Le Tribunal Administratif de Lyon, statuant en référé sur le fondement de l'article L. 521-3 du code de justice administrative, a constaté un non-lieu à statuer sur la demande de M. A... C... visant à obtenir la rectification de son relevé d'information intégral et la restitution de points de permis de conduire. Le ministre de l'intérieur avait, en cours d'instance, supprimé les mentions litigieuses de l'infraction du 23 mai 2024 et rétabli la validité du permis avec quatre points, rendant les conclusions sans objet. En conséquence, le tribunal a mis à la charge de l'État une somme de 500 euros au titre des frais de justice.
Texte intégral
Vu la procédure suivante :
Par une requête et un mémoire, enregistrés les 16 et 22 janvier 2026, M. B... A... C..., représenté par Me Tosun, demande au juge des référés, dans le dernier état de ses écritures :
1°) d’enjoindre au ministre de l’intérieur, sur le fondement de l’article L. 521-3 du code de justice administrative, de procéder à la rectification de son relevé d’information intégral, de lui restituer les points retirés pour l’infraction du 23 mai 2024 et de déclarer valide son permis de conduire, l’ensemble sous astreinte de 100 euros par jour de retard ;
2°) de mettre à la charge de l’Etat la somme de 2 000 euros au titre de l’article L. 761-1 du code de justice administrative.
Par un mémoire en défense enregistré le 19 janvier 2026, le ministre de l’intérieur conclut au non-lieu à statuer.
Vu les autres pièces du dossier.
Vu :
- le code de la route ;
- le code de justice administrative.
La présidente du tribunal a désigné M. Bertolo, premier conseiller, pour statuer sur les demandes de référé.
Considérant ce qui suit :
1. Aux termes de l’article L. 521-3 du code de justice administrative : « En cas d’urgence et sur simple requête qui sera recevable même en l’absence de décision administrative préalable, le juge des référés peut ordonner toutes autres mesures utiles sans faire obstacle à l’exécution d’aucune décision administrative ».
2. Le juge des référés peut, dans le cadre de son office, donner acte d’un désistement ou constater un non-lieu.
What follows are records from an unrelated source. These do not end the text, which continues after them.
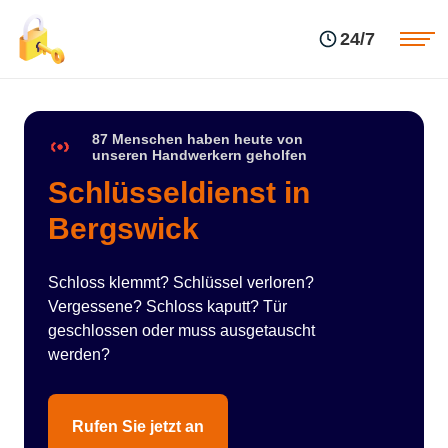
Einsatzgebiete
Preise
24/7
Über uns
Blog
Kontakte
Impressum
87 Menschen haben heute von
unseren Handwerkern geholfen
Schlüsseldienst in
Bergswick
Schloss klemmt? Schlüssel verloren?
Vergessene? Schloss kaputt? Tür
geschlossen oder muss ausgetauscht
werden?
Rufen Sie jetzt an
3. Il résulte de l’instruction que le ministre de l’intérieur a modifié les informations du relevé d’information intégral du requérant, notamment en supprimant les mentions relatives à l’infraction du 23 mai 2024, et que le permis de conduire de M. A... C... est, à la date de présente ordonnance, valide et crédité de quatre points. Les conclusions à fin d’injonction du requérant sont ainsi devenues sans objet en cours instance, et il n’y a plus lieu d’y statuer.
4. Dans les circonstances de l’espèce, il y a lieu de mettre à la charge de l’Etat la somme de 500 euros au titre de l’article L. 761-1 du code de justice administrative.
O R D O N N E :
Article 1er : Il n’y a pas lieu de statuer sur les conclusions à fin d’injonction de la requête de M. A... C....
Article 2 : L’Etat versera la somme de 500 euros à M. A... C... au titre de l’article L. 761-1 du code de justice administrative.
Article 3 : La présente ordonnance sera notifiée à M. B... A... C... et au ministre de l’intérieur.
Fait à Lyon, le 26 janvier 2026.
Le juge des référés,
C. Bertolo
La République mande et ordonne au ministre de l’intérieur en ce qui le concerne ou à tous commissaires de justice à ce requis en ce qui concerne les voies de droit commun contre les parties privées, de pourvoir à l’exécution de la présente décision.